Мои ноги ступили в загроможденный проход, и в один миг моя ладонь легла на губы мальчика.

Никто не заметил.

Поезд несся вперед.

Кроме девочки.

Одним глазом глядя, а другим еще видя сон, книжная воришка — она же Лизель Мемингер — без вопросов поняла, что младший брат Вернер лежит на боку и мертвый.

Его синие глаза смотрели в пол.

И не видели ничего.

Перед пробуждением книжная воришка видела сон о фюрере — Адольфе Гитлере. Во сне она была на митинге, где выступал фюрер, смотрела на его пробор цвета черепа и на идеальный квадратик усов. И с удовольствием слушала бурный поток слов, изливавшийся из его рта. Его фразы сияли на свету. В спокойный момент фюрер взял и наклонился — и улыбнулся ей. Она ответила ему улыбкой и сказала: «Guten Tag, Herr Führer. Wie geht's dir heut?» Она так и не научилась красиво говорить, и даже читать, потому что в школу она ходила редко. Причину этому она узнает в свое время.

И едва фюрер собрался ответить, она проснулась.

Шел январь 1939 года. Ей было девять лет, скоро исполнится десять.

У нее умер брат.

Один глаз открыт.

Один еще во сне.

Наверное, лучше бы она совсем спала, но на такое я, по правде, влиять не могу.

Сон слетел со второго глаза, и она меня застигла, тут нет сомнений. Как раз когда я встал на колени, вынул душу мальчика и она обмякла в моих распухших руках. Дух мальчика быстро согрелся, но в тот миг, когда я подобрал его, он был вялым и холодным, как мороженое.
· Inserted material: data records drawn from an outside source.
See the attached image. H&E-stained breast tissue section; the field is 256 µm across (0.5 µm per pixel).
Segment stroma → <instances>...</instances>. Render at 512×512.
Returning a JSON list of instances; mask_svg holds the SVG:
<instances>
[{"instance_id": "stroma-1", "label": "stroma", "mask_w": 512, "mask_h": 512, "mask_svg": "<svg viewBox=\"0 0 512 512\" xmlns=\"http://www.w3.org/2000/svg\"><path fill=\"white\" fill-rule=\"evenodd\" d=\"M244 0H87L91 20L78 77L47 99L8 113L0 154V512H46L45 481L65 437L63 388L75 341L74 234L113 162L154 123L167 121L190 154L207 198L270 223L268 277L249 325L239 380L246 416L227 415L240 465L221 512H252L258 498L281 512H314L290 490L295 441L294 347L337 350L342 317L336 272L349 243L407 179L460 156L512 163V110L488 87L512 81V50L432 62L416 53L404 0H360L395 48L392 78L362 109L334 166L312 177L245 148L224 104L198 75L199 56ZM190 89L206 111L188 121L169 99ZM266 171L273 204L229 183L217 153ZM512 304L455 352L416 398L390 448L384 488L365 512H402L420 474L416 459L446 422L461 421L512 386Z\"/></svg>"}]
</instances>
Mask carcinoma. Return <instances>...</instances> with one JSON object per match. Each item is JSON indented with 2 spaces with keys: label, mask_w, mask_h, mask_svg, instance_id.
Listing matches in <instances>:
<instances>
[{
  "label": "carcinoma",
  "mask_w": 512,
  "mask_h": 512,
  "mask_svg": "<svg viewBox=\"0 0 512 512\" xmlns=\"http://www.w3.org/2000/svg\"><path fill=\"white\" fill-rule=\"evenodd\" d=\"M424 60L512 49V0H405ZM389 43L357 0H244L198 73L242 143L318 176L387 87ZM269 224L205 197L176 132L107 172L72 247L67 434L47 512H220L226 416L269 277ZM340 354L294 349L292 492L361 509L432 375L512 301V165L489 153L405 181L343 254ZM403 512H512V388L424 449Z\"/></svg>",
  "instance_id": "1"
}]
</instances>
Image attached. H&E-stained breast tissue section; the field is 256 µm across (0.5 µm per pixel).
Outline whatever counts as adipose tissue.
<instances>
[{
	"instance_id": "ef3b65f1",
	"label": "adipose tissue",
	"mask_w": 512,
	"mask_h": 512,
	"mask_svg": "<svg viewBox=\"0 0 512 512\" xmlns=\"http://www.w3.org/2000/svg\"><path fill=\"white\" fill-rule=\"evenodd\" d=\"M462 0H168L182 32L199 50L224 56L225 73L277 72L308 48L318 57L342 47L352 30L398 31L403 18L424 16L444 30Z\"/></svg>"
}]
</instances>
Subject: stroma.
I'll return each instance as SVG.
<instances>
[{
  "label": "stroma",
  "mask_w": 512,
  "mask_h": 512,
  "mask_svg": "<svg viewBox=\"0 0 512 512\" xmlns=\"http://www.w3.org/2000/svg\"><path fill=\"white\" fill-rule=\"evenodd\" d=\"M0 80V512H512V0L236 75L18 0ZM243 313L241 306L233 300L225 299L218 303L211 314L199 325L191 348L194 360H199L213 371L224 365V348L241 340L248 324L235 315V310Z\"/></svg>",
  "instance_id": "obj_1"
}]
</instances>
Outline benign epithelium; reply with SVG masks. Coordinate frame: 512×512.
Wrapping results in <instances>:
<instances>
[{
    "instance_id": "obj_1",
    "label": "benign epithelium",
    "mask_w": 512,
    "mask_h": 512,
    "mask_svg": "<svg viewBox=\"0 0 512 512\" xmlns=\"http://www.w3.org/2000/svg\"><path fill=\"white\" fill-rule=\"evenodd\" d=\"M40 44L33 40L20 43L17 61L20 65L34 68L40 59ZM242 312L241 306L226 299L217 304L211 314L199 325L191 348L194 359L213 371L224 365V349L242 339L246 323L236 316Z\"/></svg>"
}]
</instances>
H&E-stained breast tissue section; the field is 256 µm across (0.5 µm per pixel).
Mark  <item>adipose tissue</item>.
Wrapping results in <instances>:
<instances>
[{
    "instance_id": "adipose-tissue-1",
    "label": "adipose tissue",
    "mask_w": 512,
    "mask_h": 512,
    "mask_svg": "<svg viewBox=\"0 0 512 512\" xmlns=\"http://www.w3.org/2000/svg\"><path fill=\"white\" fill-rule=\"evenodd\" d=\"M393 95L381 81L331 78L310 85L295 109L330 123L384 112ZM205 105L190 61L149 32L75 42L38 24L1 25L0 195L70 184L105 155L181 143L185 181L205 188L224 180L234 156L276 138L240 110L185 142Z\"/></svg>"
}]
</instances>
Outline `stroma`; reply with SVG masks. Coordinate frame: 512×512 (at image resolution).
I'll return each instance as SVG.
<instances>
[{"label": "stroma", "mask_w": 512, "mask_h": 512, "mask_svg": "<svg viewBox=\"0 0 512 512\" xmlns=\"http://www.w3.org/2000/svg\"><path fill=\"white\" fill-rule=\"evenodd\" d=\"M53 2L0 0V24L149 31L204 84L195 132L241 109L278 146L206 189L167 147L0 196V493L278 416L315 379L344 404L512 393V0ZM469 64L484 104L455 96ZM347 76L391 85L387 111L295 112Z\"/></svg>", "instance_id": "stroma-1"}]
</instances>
Начал таять у меня на руках. А потом стал согреваться и согрелся. И выздоровел.

А у Лизель Мемингер остались только запертая скованность движений и пьяный наскок мыслей. Es stimmt nicht. Это не на самом деле. Это не на самом деле.

И встряхнуть.

Почему они всегда их трясут?

Да, знаю, знаю — я допускаю, что это как-то связано с инстинктами. Запрудить течение истины. Сердце девочки в ту минуту было скользким и горячим, и громким, таким громким, громким.

Я сглупил — задержался. Посмотреть.

И теперь мать.

Лизель разбудила ее такой же очумелой тряской.

Если вам трудно представить это, вообразите неловкое молчание. Вообразите отчаяние, плывущее кусками и ошметками. Это как тонуть в поезде.